About the author Mark? Thiel is an Australian writer and businessman who lives in Hong Kong. The investment newsletter World Financial Analyst was published and edited from 199 1. The essence of market cycle, How to get a second pass and the best-selling book Understanding Australian inflation were also published from 1974.

In the 1990s, he was a marketing consultant and lawyer, and helped to establish five very successful investment publications. He graduated from Australian National University, majoring in economics, and is also a senior supervisor of neuro-linguistic programming.

His articles on investment and other issues appeared in Time and South China Morning Post.

Six years ago, he adopted Warren? Buffett and George? Soros's winning investment habit sold all his commercial rights and interests and has been specializing in investment since then. The editor recommended that Buffett and Soros could not be worse. If they can do anything, it may be crucial, perhaps the secret of their success.

Failed investments are usually confused by these seven fatal investment beliefs:

Fatal investment belief 1: superstitious prediction. If you want to make a lot of money, you must first predict the next move of the market.

Fatal investment belief 2: superstitious authority. Even if I can't predict the market, others will. All I have to do is find such a person.

Deadly investment belief 3: superstitious insider information is the way to make big money.

Fatal investment belief 4: superstitious diversification.

Fatal investment belief 5: superstitious adventure. If you want to make big money, you have to take big risks.

Fatal investment belief 6: superstitious tools. I think investment depends on a system that can guarantee the return on investment.

Fatal investment belief 7: superstitious market inevitability. I know what will happen in the future, and the market will definitely prove me right.

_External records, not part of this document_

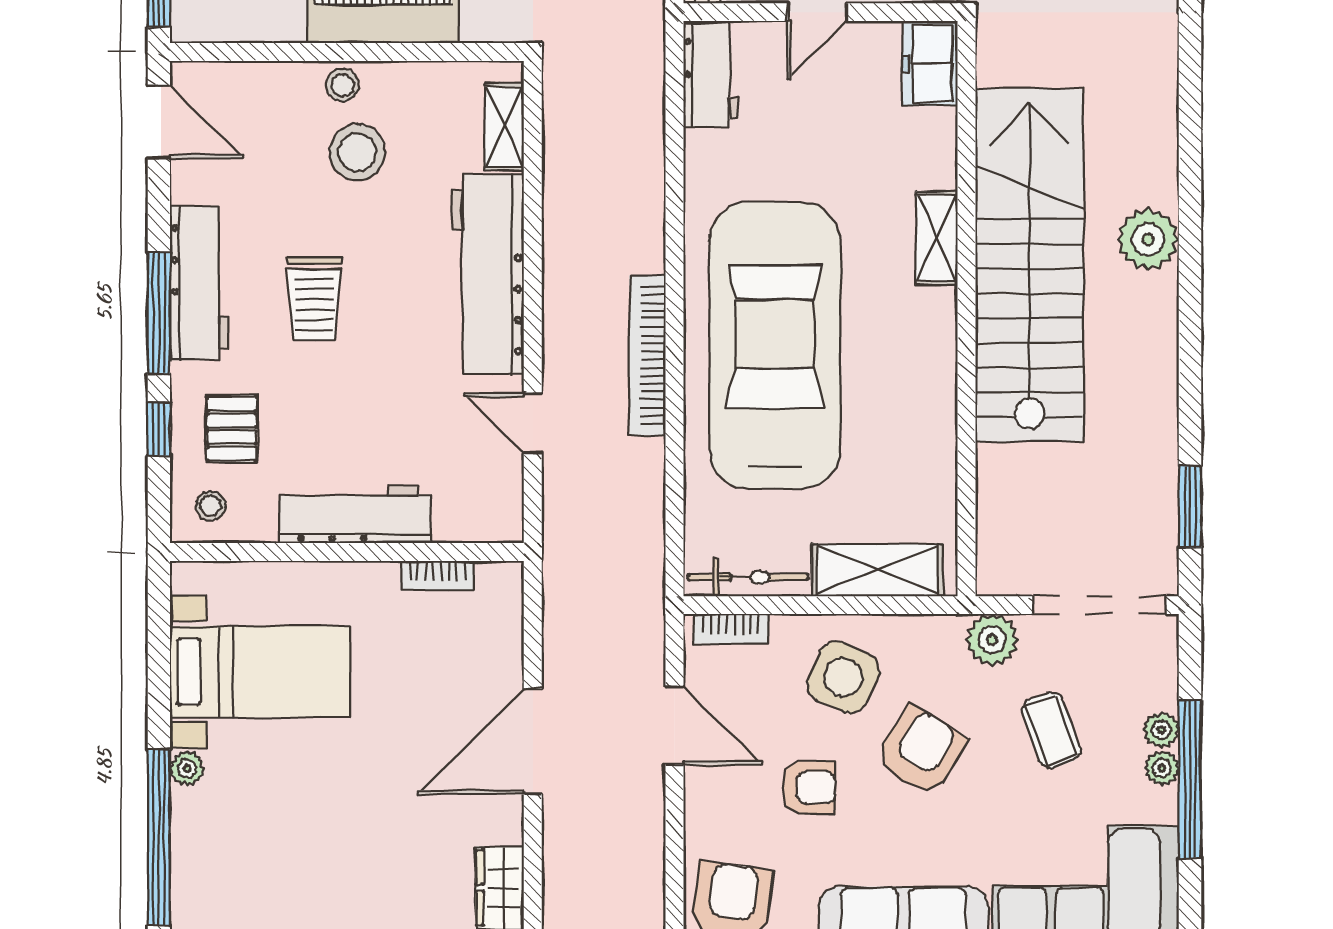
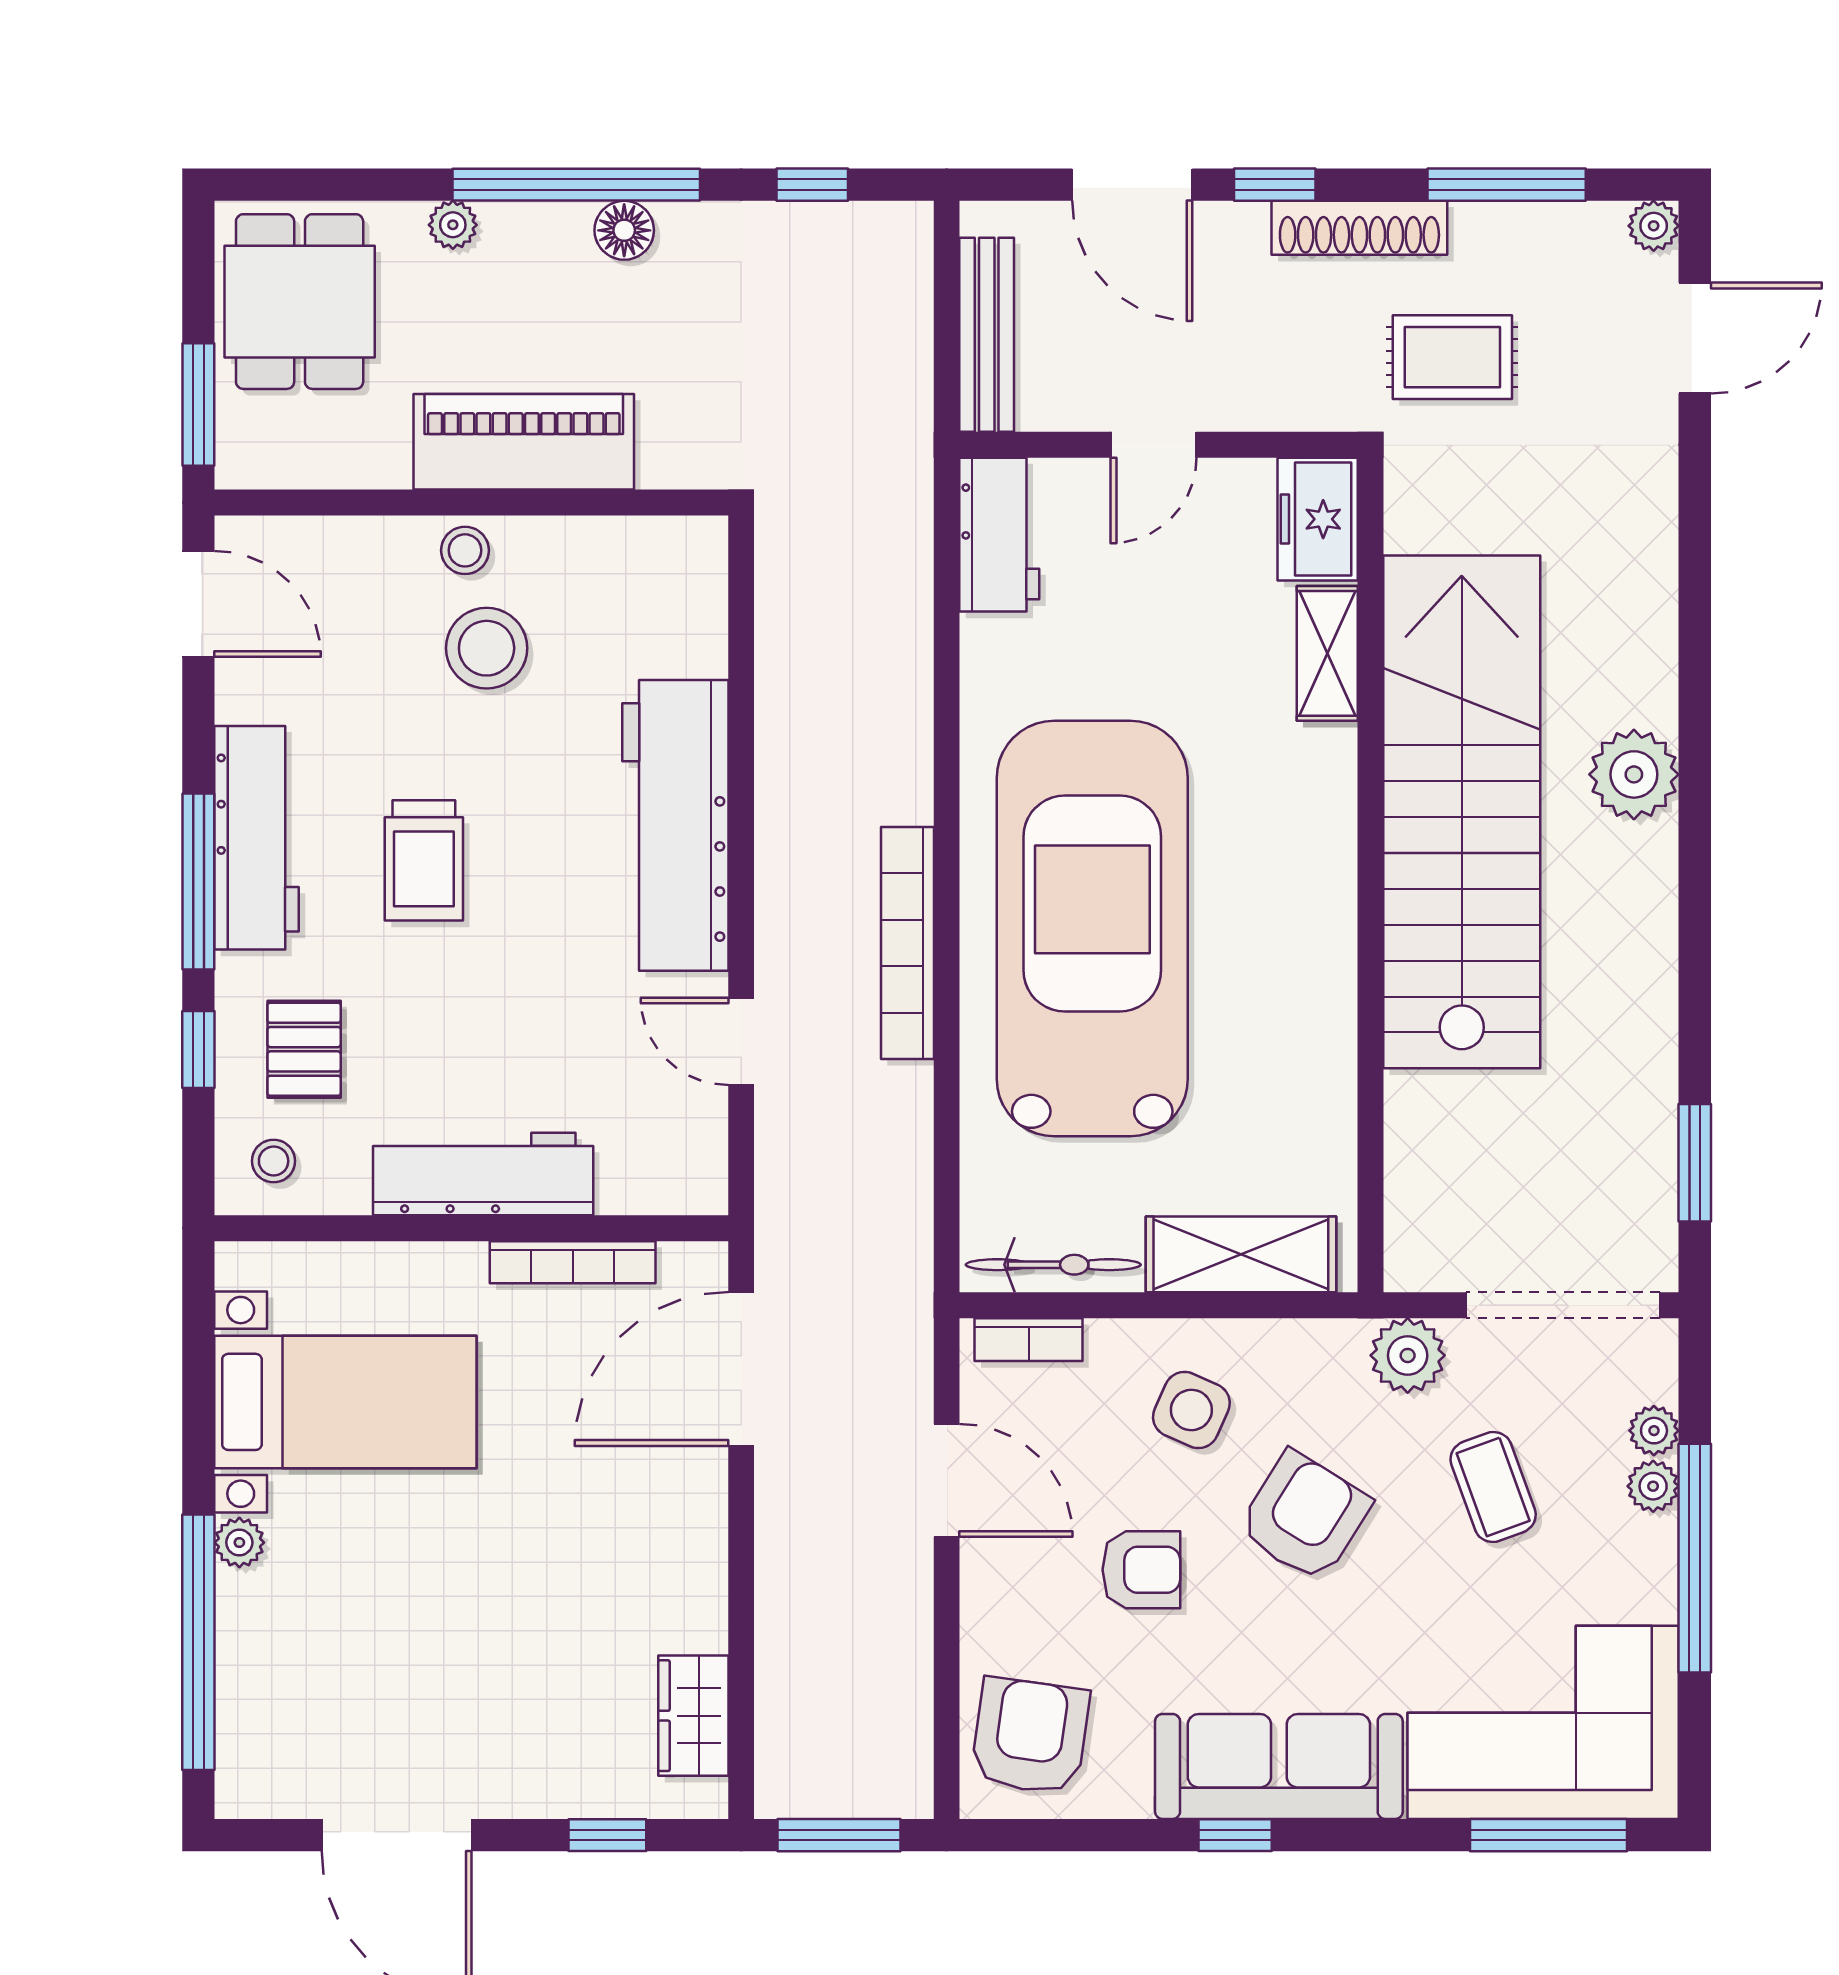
shelving: (504, 127) -> (700, 611), removed
shelving: (937, 238) -> (1327, 653), moved
bookcase: (437, 575) -> (573, 1262), width x1.56
side table: (843, 677) -> (1191, 1410), width x0.73, depth x0.73
door: (533, 741) -> (741, 1369), moved
plant: (1162, 768) -> (1654, 1431), moved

The most successful investors in the world, represented by Buffett and Soros, will not enter the market with dogmatic ideas, and their way of thinking and investment habits are diametrically opposed to the traditional wisdom of Wall Street:

They don't make diversified investments. When they buy, they always buy as much as possible;

They will tell you that their success has nothing to do with predicting the future trend of the market or economy;

What they value is not the expected profit. In fact, they don't invest for money at all;

They don't believe that they can make big money only by taking big risks. In fact, what they value more is not losing money or making money.

Their views on the nature of the market are strikingly similar-they all laugh at academic theories such as efficient market hypothesis and random walk;

They never read the research reports written by Wall Street. They don't care what others think.

Mark? In this book, Thiel believes that the success of investment depends on your way of thinking and investment habits. Guide Warren through analysis? Buffett and George? Soros's winning investment habit is brilliant, mark? Thiel revealed the common investment habits of all successful investors. And every winning habit is very simple, so you can learn by yourself easily.

Are you imagining Warren? Is Buffett looking for bargains in the stock market, or is he like George? It doesn't matter if Soros does currency futures trading like that. As long as you adopt Warren? Buffett and George? With Soros's winning investment habit, you can create unimaginable achievements and make more money more easily.